The speculation above raises several unnerving questions. What if the information now stolen was also sabotaged over time in a way that it would have been viewed as normal OPM operations? What if these changes were made subtly, as the hackers edited and added new personnel records — just like OPM’s system operators do on daily basis?
A few, easily-overlooked changes to carefully selected parts of the SF-86 questionnaire would be made. Suddenly, cleared personnel would have different relatives and some suspicious names in their “who do you know” networks. These unauthorized changes would thus deliver a massive blow to the trustworthiness of all data in the system.
We hope the attackers did not actually do this. Even though it sounds odd, “mere” theft is far preferable to massive data corruption. This is because maliciously manipulating official forms and records on a large scale would turn them toxic and into a source of great mistrust.
If information sabotage is indeed suspected, OPM would be forced to guess when the attack started and which records have been altered. In other words, it would have to determine what information is trustworthy and what is not.
For a nation that runs on information, this would be a truly catastrophic situation.

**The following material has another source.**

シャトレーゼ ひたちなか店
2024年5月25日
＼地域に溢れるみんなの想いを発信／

If America is forced to examine millions of records by hand, it would not only consume enormous resources, but also would potentially cripple some governmental agencies and departments that rely upon personnel with security clearances. This would include the White House, the Defense Department, the Intelligence Community, federal law enforcement, the federal prison system, border enforcement, and large swaths of the commercial and financial regulatory systems. It would be chaos. What a nice early Christmas present for American adversaries such as Russia and China.

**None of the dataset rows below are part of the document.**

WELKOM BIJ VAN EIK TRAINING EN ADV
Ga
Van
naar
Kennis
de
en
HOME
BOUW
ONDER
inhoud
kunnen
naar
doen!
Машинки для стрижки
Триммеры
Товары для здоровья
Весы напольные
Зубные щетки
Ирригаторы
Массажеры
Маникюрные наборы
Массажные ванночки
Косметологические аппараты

More broadly, the OPM case exhibits what failure in organizational risk management looks like on a massive scale. It also shows the failure to anticipate one of the most dangerous dimensions of the cyber domain: the stealthy corruption of nation’s critical information assets and its impact on the shared feeling of trust.
There are ways to avoid this. In addition to identifying and defending critical information systems, governmental agencies and private companies must identify the information critical to their operations. This is the data needed to run their mission-critical services — i.e. in OPM’s case, maintaining personnel records. Once these critical information resources have been identified, measures need to be taken to assure both information integrity and trustworthiness. The potentially damaging changes to information assets should be identified as they are happening, or even before — not afterwards. By then, it’s too late.
Understanding the importance of critical information assets, their trustworthiness, and their up-to-date status is essential to the nation and private corporations. Otherwise the game is lost.
A final terrifying thought: What if America’s financial institutions and their data are corrupted or sabotaged beyond repair? What would be the effect if citizens and companies could not trust the banking system and its integrity anymore?
The global chaos unleashed from such an incident would make the Crash of 1929 look like a walk in the park.